Russia And The Caucasus, by Paul B. Henze

The Historical Background 

It took the Russian Tsars more than two hundred years to conquer the Caucasus.  They began the effort at the end of the 16th century.  They did not complete it until the 1860s.  Russia's expansion into the Caucasus was classic imperialism, like the British conquest of India and the French expansion into North and Sub-Saharan Africa.  During the Soviet period ideologues developed an elaborate mythology maintaining that Russian conquest and rule of the Caucasus was somehow an entirely "anti-imperialist", "progressive" process.  "Anti-imperialist" because Russia took control of the Caucasus from the Ottoman and Persian empires.  "Progressive" because Russian conquest allegedly opened the way for the peoples of the region to develop their cultures and expand their economies according to their own desires and needs.  The culmination of this process was claimed to be the Soviet system itself, which was said to have brought brotherhood, peace, and prosperity to the region.  Today, four years after the collapse of the Soviet Union, it would be hard to find Caucasians who would not findthis mythology ludicrous.  Scholars in Russia have begun reevaluating it.
Of course, Russian conquest of the Caucasus did have a positive side, as colonialism did in most parts of the world.  It brought more peaceful conditions and more orderly administration.  It led to the development of infrastructure--roads, railroads, ports, and the expansion of cities.  During the last decades of the Tsarist Empire, there was considerable industrial development mostly with private capital.  The needs and desires of the people who lived in the region were always a lower priority, however, than the requirements of the distant central government.

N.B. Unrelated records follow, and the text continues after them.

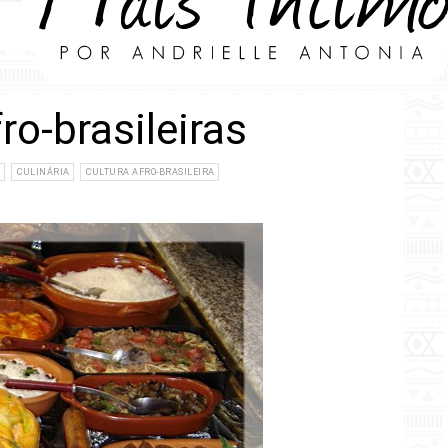
o-brasileiras
A
CULINÁRIA
CULTURA AFRO-BRASILEIRA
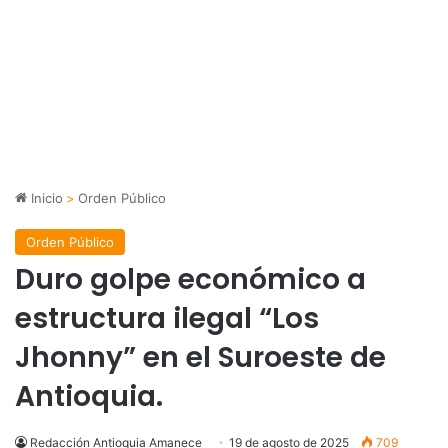
Inicio
>
Orden Público
Orden Público
Duro golpe económico a
estructura ilegal “Los
Jhonny” en el Suroeste de
Antioquia.
Redacción Antioquia Amanece
19 de agosto de 2025
709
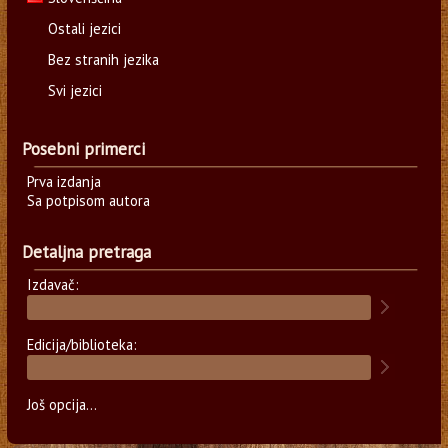
Ostali jezici
Bez stranih jezika
Svi jezici
Posebni primerci
Prva izdanja
Sa potpisom autora
Detaljna pretraga
Izdavač:
Edicija/biblioteka:
Još opcija...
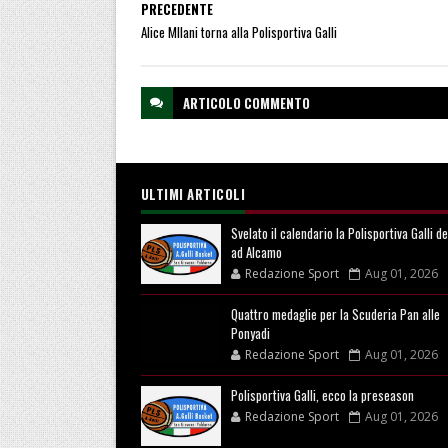
PRECEDENTE
Alice MIlani torna alla Polisportiva Galli
ARTICOLO
COMMENTO
ULTIMI ARTICOLI
Svelato il calendario la Polisportiva Galli d
ad Alcamo
Redazione Sport
Aug 01, 2026
Quattro medaglie per la Scuderia Pan alle
Ponyadi
Redazione Sport
Aug 01, 2026
Polisportiva Galli, ecco la preseason
Redazione Sport
Aug 01, 2026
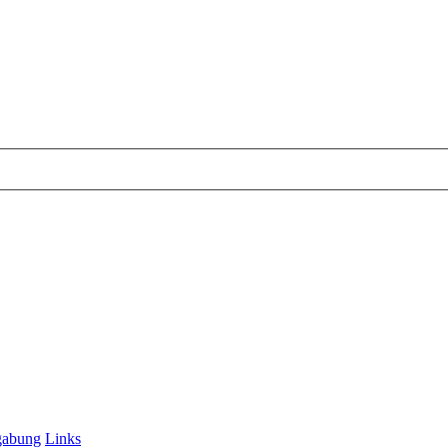
gabung
Links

Many Tsarist Russian officials originally hoped to Russianize all subject peoples and some would like to have converted them all to Orthodox Christianity.  But the Tsarist Government was both inefficient and susceptible to pressures from its own society.  At the very time it completed conquest of the Caucasus with the surrender of Imam Shamil in 1859 and thesubjugation of the Circassians in 1864, it had begun to launch a program of reform.  During the final decades of its existence, the Tsarist Government moderated autocracy and began to create a more open political and economic system.  Political and religious groups were able to organize and, though never complete, considerable freedom of expression was permitted.  The Caucasus benefitted from the economic upsurge that came toward the end of the 19th century when oil began to be exploited in Azerbaijan and Chechnya and Georgian ports on the Black Sea were opened to international trade.  The Revolution of 1905 brought groups seeking autonomy and even independence into the mainstream of politics in Azerbaijan and Georgia.  Revolutionary organizations were active among Armenians.  By 1914 there was reason to hope that the Russian Empire might evolve, like most other European states, into a liberal constitutional monarchy with an open society and effective parliamentary government.